Quand on parle de SEC-CFTC, les deux principales agences fédérales américaines chargées de réguler les marchés financiers et les produits dérivés. Also known as Securities and Exchange Commission and Commodity Futures Trading Commission, it exercent un contrôle direct sur les cryptomonnaies considérées comme des titres ou des marchandises. Ce n’est pas une simple bureaucratie : c’est le pouvoir de fermer des échanges, d’interdire des airdrops, et de rendre des projets entiers illégaux aux États-Unis. La SEC traite les jetons comme des actions non enregistrées. La CFTC, elle, voit le Bitcoin comme une marchandise — comme le blé ou le pétrole. Entre les deux, il n’y a pas de consensus, mais une chose est sûre : si vous touchez aux cryptos aux États-Unis, vous passez par eux.
Le SEC, l’agence qui surveille les marchés de capitaux et les offres publiques, a ciblé des projets comme NexDAX, UPEX, et GCOX parce qu’ils vendaient des jetons sans autorisation. Elle a aussi bloqué des airdrops comme BAKECOIN et VLXPAD, non pas parce qu’ils étaient des arnaques, mais parce qu’ils ne respectaient pas les règles de déclaration. Le CFTC, l’agence qui gère les contrats à terme et les marchés à terme, s’en prend aux actifs comme le BTC ou l’ETH quand ils sont échangés comme des produits dérivés. C’est pourquoi HTX et WOOFi, même s’ils sont actifs, doivent se conformer à des règles de traçabilité et de KYC strictes. Et quand un projet comme Algofi disparaît, c’est souvent parce que la SEC a mené une enquête et que les liquidités ont fui avant même le coup de grâce.

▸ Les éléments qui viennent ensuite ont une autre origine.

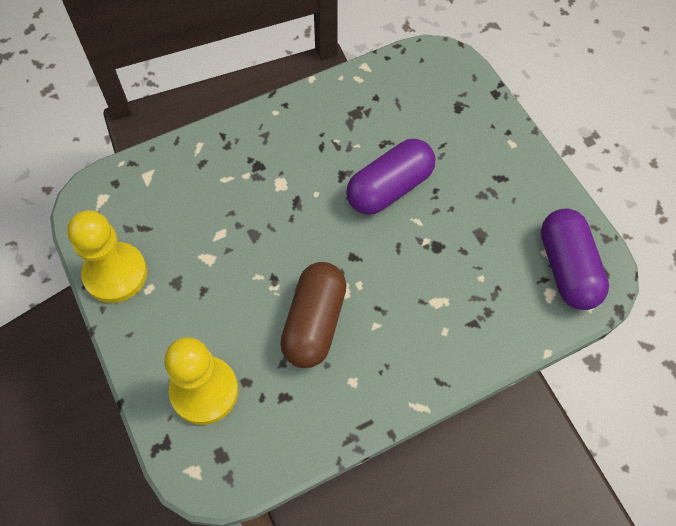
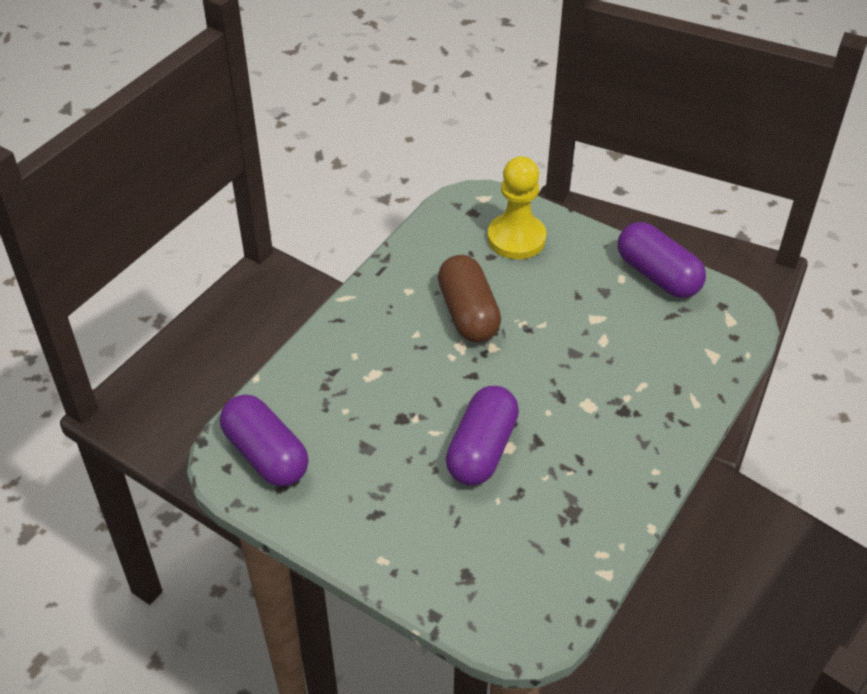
camera: 150 degrees right, 15 degrees down
yellow pawn [67,210,147,303] -> purple capsule [618,222,706,298]

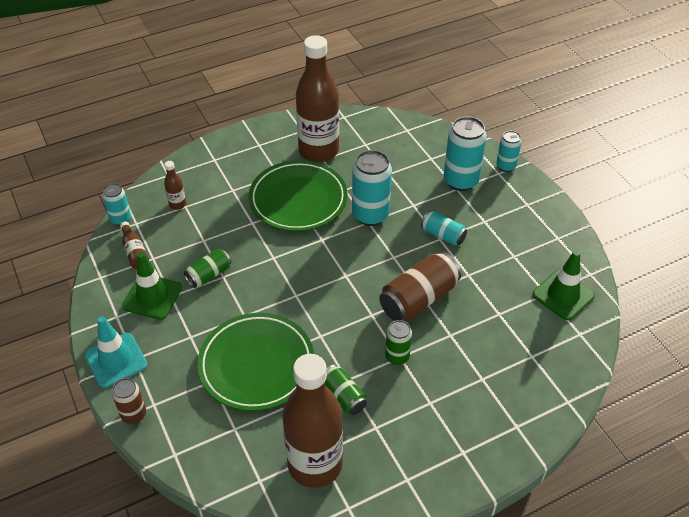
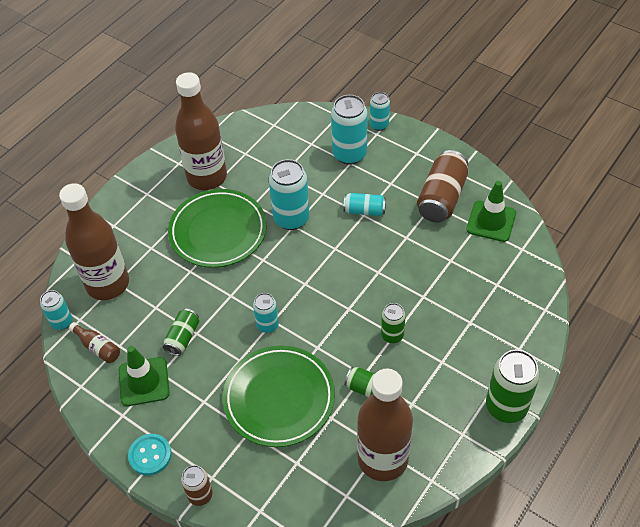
camera: 25 degrees left, 5 degrees up
turquoise traffic cone [85,316,147,388] -> turquoise button [128,434,172,476]
brown bottle [164,161,186,210] -> brown bottle [59,183,129,300], size x2.47
brown can [379,251,461,321] -> brown can moved to [417,150,468,222]
none -> turquoise can [253,293,279,333]
none -> green can [486,350,540,423]

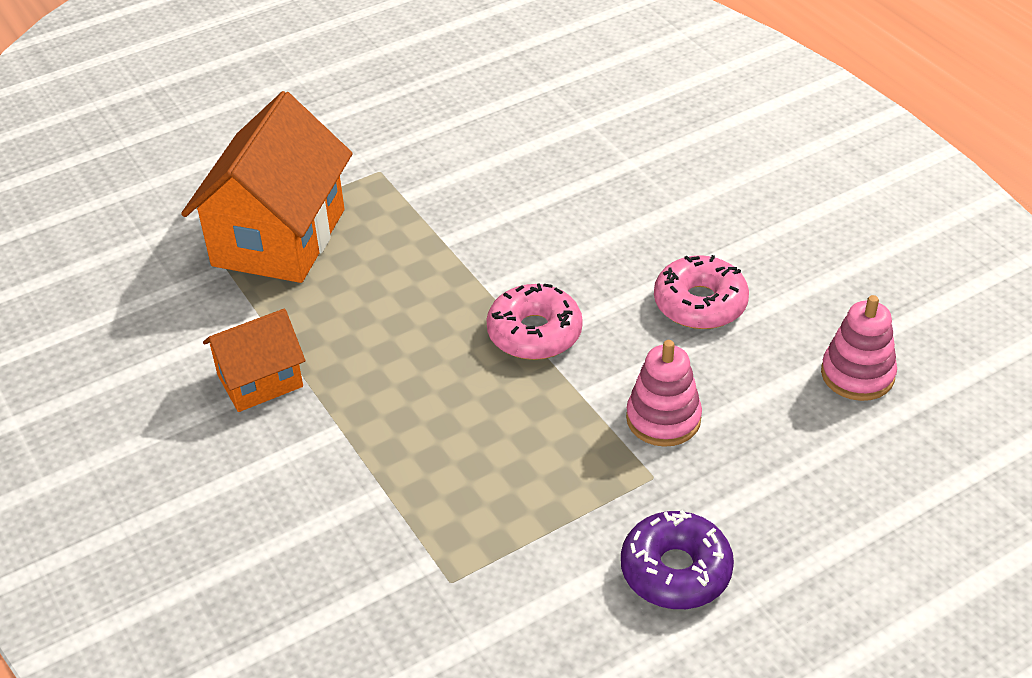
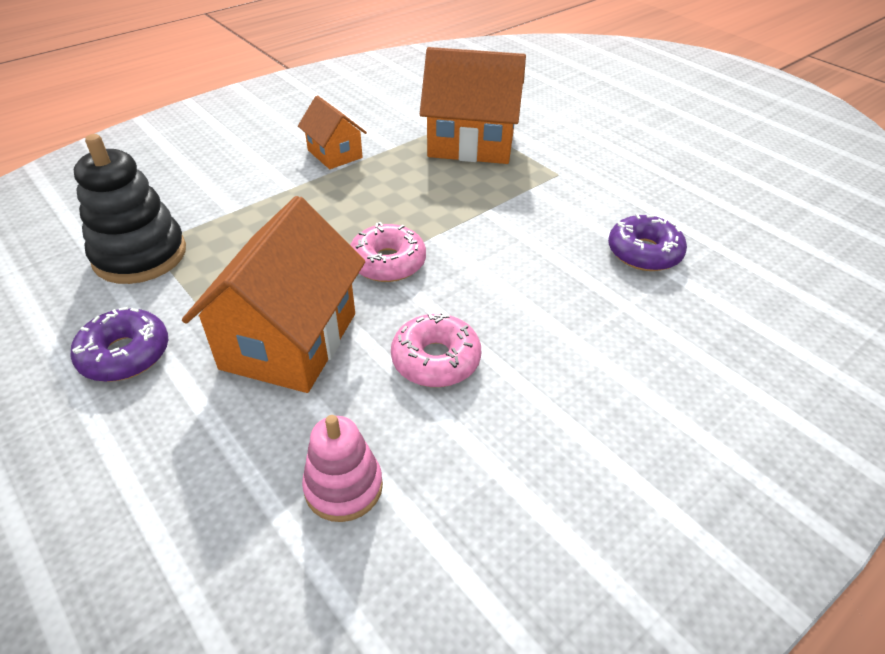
camera: 80 degrees right, 0 degrees up
pink stacking toy [626,340,702,447] -> orange house [182,196,365,393]
none -> black stacking toy [74,134,186,284]
none -> purple donut [608,214,687,271]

Les règles ne sont pas écrites dans le marbre, mais elles sont appliquées avec une rigueur croissante. Le FBAR, le formulaire de déclaration des comptes à l’étranger, est devenu un outil de chasse aux détenteurs de cryptos non déclarés — avec des pénalités pouvant atteindre 100 000 $. Les outils de forensic blockchain, comme Chainalysis et Elliptic, sont utilisés par la SEC et la CFTC pour retracer les transactions, même celles qui semblent anonymes. Et si vous pensez que la Chine ou la Russie sont les seuls pays à réguler fort, vous vous trompez : aux États-Unis, la régulation est plus subtile, mais plus efficace. Elle ne vous interdit pas de posséder du Bitcoin. Elle vous oblige à passer par des plateformes certifiées, à déclarer vos gains, et à abandonner les projets non conformes.
Ce que vous trouverez ici, c’est une collection d’analyses réelles sur ce que la SEC et la CFTC ont fait — et ce qu’elles font encore. Des échanges fermés, des airdrops piégés, des jetons déclarés illégaux, des lois appliquées à la lettre. Pas de théorie. Pas de spéculations. Juste ce qui s’est passé, pourquoi, et comment ça change votre manière d’agir. Si vous utilisez des cryptos, vous ne pouvez pas ignorer ces deux agences. Elles décident de ce qui vit, et de ce qui meurt.
La coordination internationale sur la régulation des cryptomonnaies s'intensifie avec des accords comme MiCA, le pacte UK-US et les recommandations du FSB. Des normes mondiales émergent pour protéger les investisseurs tout en favorisant l'innovation.